Any little sip of alcohol will trigger a nasty migraine within 24 hours. This wasn’t the case until a few years ago (I’ve had migraines since I was 7yo; I’m 28 now). It was a sad, sad day in my life. Anyway, yes, people are a lot more understanding when I chalk my non-drinking up to migraines, but I stay away from people drinking anyway because it makes me crave a drink. :-/

Have your migraines changed much, if at all, through the years (independent of alcohol)?

I really think it has A LOT to do with sociality. I tried to give up drinking last year (for two weeks) and the vibe I consistently got from my friends was that I was being a massive downer. Not so much at a party maybe, but if we all went to a bar or something and I said I wasn’t drinking the rest of them seemed to think they had to join me in my sobriety or risk being judged/shamed. Then they’d make me feel responsible for “ruining” their night, no matter how much I insisted that they all feel free to drink.

It’s the fear of the non-drinkers judging. Judging the drinking itself and the post-imbibing shenanigans. The feeling that the sober person at the party is just watching, making notes and judging. The other drunks around you aren’t going to judge, they are floating around in selfish buzz-bubbles, occasionally bumping into one another. The sober kids, though, they know. They care. They see. And they don’t seem like they’re having as much fun.

There’s a feeling of jealousy for the ones who don’t drink. Who maintain control. Complete and utter control. Because it’s this control that makes them better than you. More than you. Because you’ve got to have a drink to make the party better. To make the music appealing. To make the colors brighter. But not them. They can just sit and watch.

As I’ve gotten older and more comfortable with myself, I don’t actually think ANY of these things anymore. I get why people don’t like to or choose not to drink. I choose not to drink too, more often than not. But my young, drunk self really, actually did think these things. My young, drunk self was that girl who wanted EVERYONE to just have a drink in their hand. To do the shots when I was doing the shots.

I was obnoxious. I know better now.

As a grown-up and a less-drinker than I was, I get that, completely. I don’t judge either.
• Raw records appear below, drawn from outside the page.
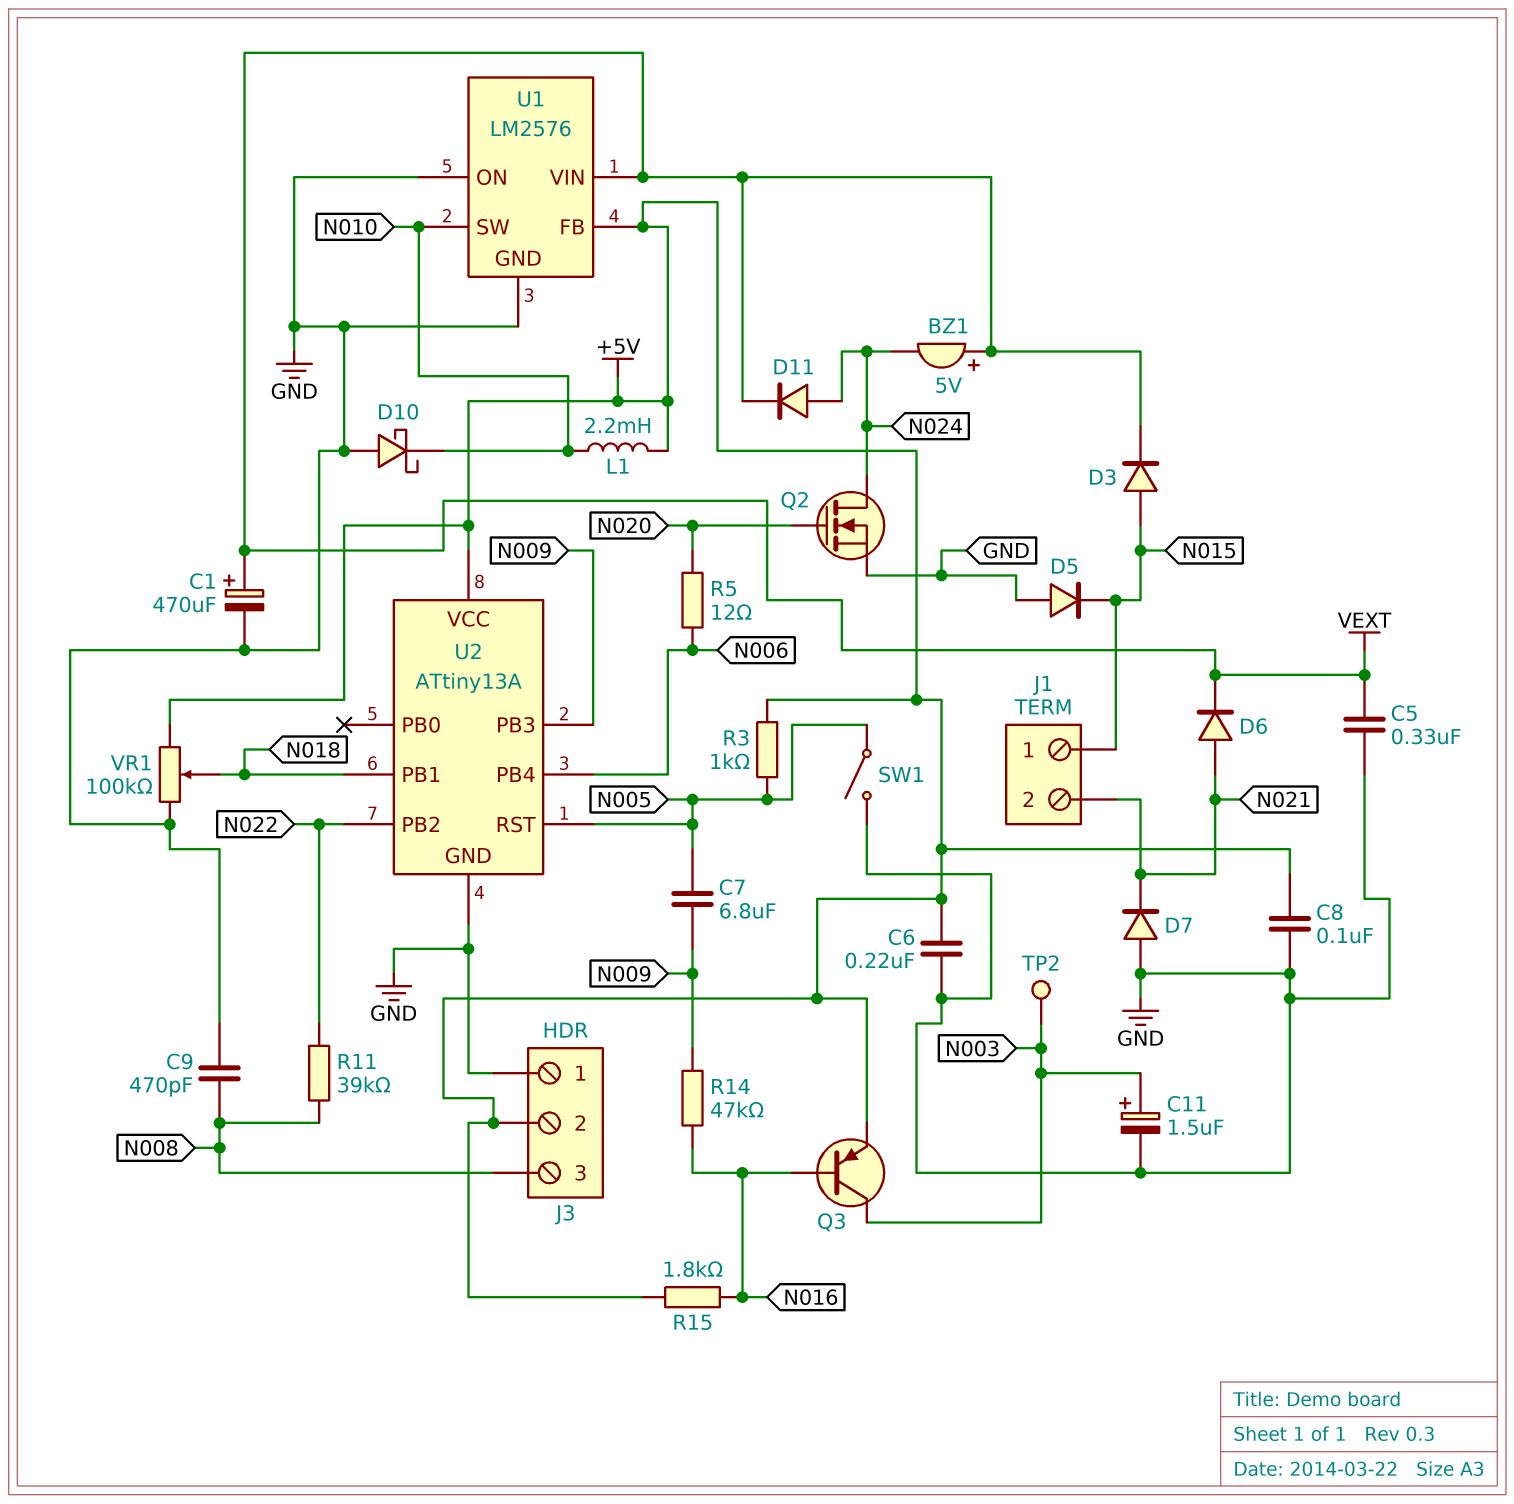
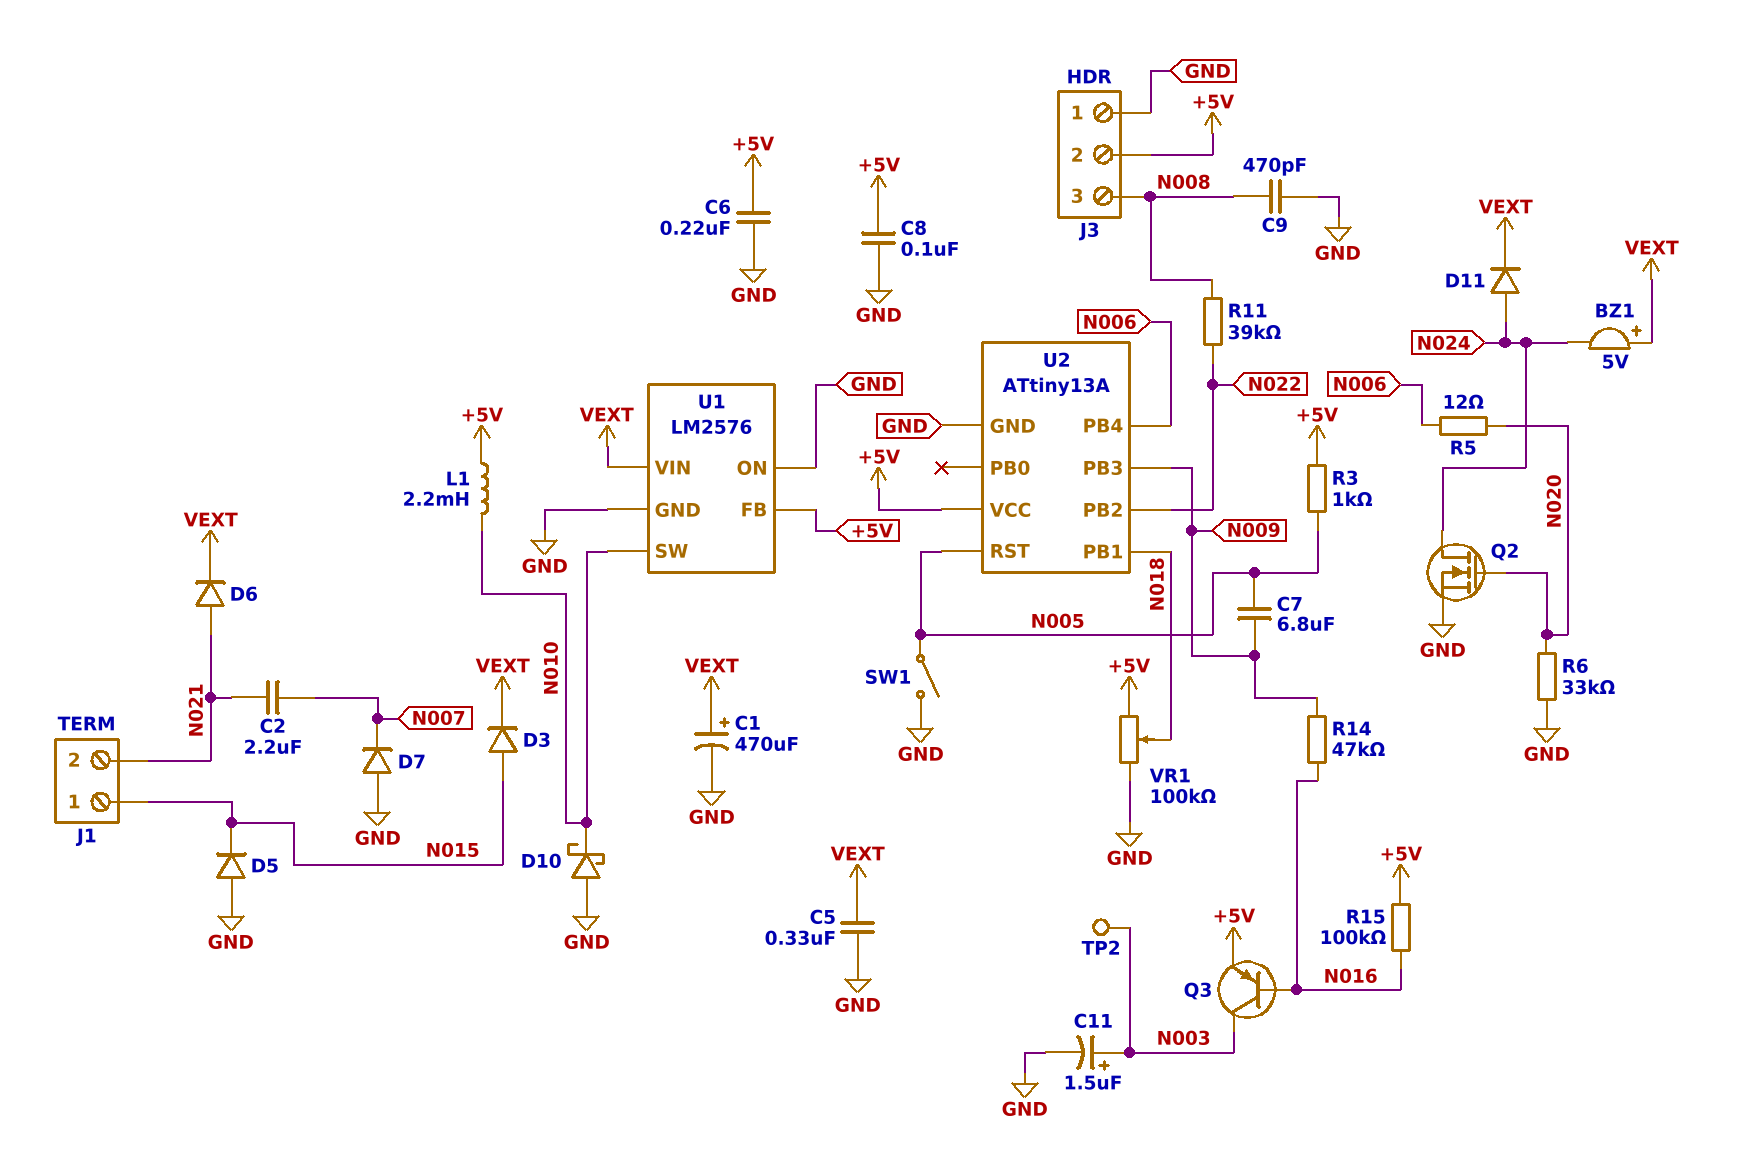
C2: none -> 2.2uF (N007, N021)
D7: diode (A GND, K N021) -> diode (A GND, K N007)
R6: none -> 33k (GND, N020)
R15: 1.8k (+5V, N016) -> 100k (+5V, N016)

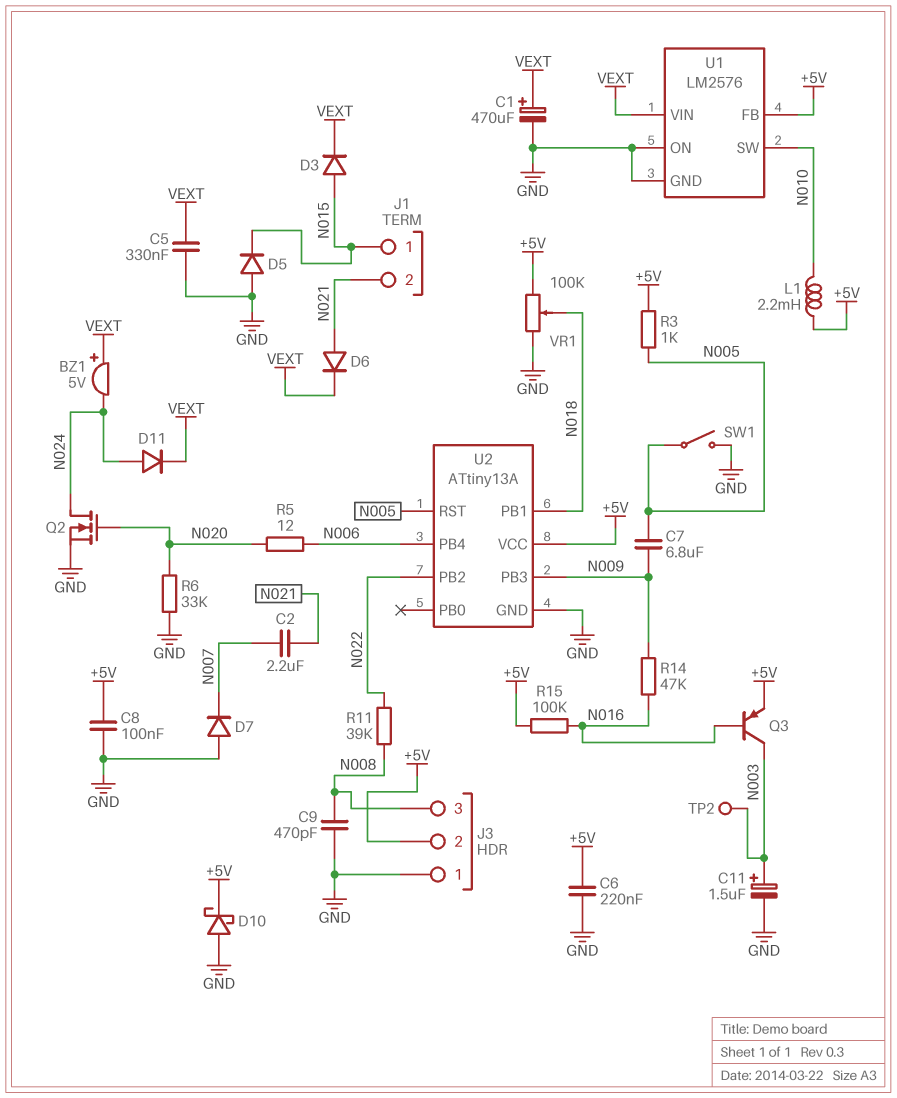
D10: schottky (A GND, K N010) -> schottky (A GND, K +5V)

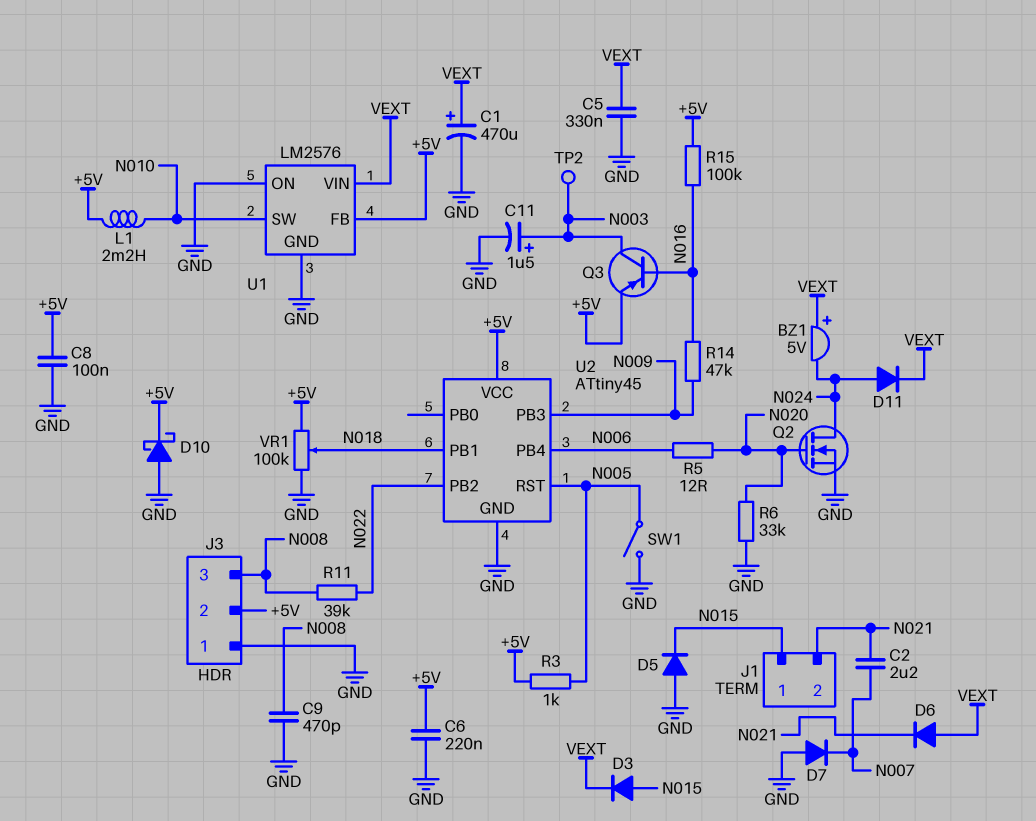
C7: 6.8uF (N005, N009) -> none
D6: diode (A N021, K VEXT) -> diode (A VEXT, K N021)
U2: ATtiny13A -> ATtiny45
Just attempting some perspective from the drinking, pushy side of the equation. I would have wanted you to have fun (my selfish version of what fun was) and I didn’t want you to judge me for my drunken stupidity, since you’re smart enough to not drink and stay in control. And I wanted to be smart enough and confident enough to not drink and stay in control.
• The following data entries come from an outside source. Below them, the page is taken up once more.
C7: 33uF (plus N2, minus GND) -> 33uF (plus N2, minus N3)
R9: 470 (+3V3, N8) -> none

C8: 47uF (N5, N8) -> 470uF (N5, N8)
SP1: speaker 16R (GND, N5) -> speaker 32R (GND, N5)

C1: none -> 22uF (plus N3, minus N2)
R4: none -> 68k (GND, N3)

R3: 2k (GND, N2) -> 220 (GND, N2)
I think a lot of it was simple immaturity and lack of acceptance of my own choices. As Cinnamon said in response to someone else below,

“I’ll never understand why some people think that other people’s choices are a reflection on or judgment about theirs. It’s really self-centered behavior”

Which is truth. Hardcore truth.

Amen sisters.

I’ve noticed that in some people it is a subconscious fear of judgement, while in others it is more like incomprehension. They really like to drink and can’t understand how others might not. I feel the same way when someone says they don’t like chocolate. Part of respects that different people have different tastes, but part of me is just boggling at “How is that even possible?”
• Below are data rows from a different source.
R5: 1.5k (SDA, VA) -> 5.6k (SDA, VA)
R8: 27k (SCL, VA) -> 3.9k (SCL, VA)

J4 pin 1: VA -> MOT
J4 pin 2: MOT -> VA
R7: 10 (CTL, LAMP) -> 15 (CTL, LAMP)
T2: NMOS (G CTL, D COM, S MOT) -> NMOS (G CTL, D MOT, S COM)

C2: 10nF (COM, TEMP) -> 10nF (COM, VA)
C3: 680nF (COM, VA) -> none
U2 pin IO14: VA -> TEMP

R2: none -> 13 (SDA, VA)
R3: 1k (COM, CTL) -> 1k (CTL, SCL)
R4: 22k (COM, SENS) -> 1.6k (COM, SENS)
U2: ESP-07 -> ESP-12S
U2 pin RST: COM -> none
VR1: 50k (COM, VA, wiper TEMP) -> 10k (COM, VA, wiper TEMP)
ugh, it’s not as much of an issue for me now, but a few years ago I decided to cut back on drinking and my friends freaked out. They were actually really kind of assholes about it. I have a huge problem with it. People were the same way when I was experimenting with cutting out different foods to see if it had an effect on clearing up my skin. You would think I had said, “I actually am going to quit being fun forever,” rather than, “I think I’m going to quit drinking/eating sugar/dairy for a few weeks to see how it goes.” ugh.

I don’t drink either – just don’t like the taste of alcohol or how my body feels when I do. It is such a simple preference, like how my husband doesn’t eat broccoli. Yet, it is such an ISSUE when I’m out socializing. Never understood the hysteria.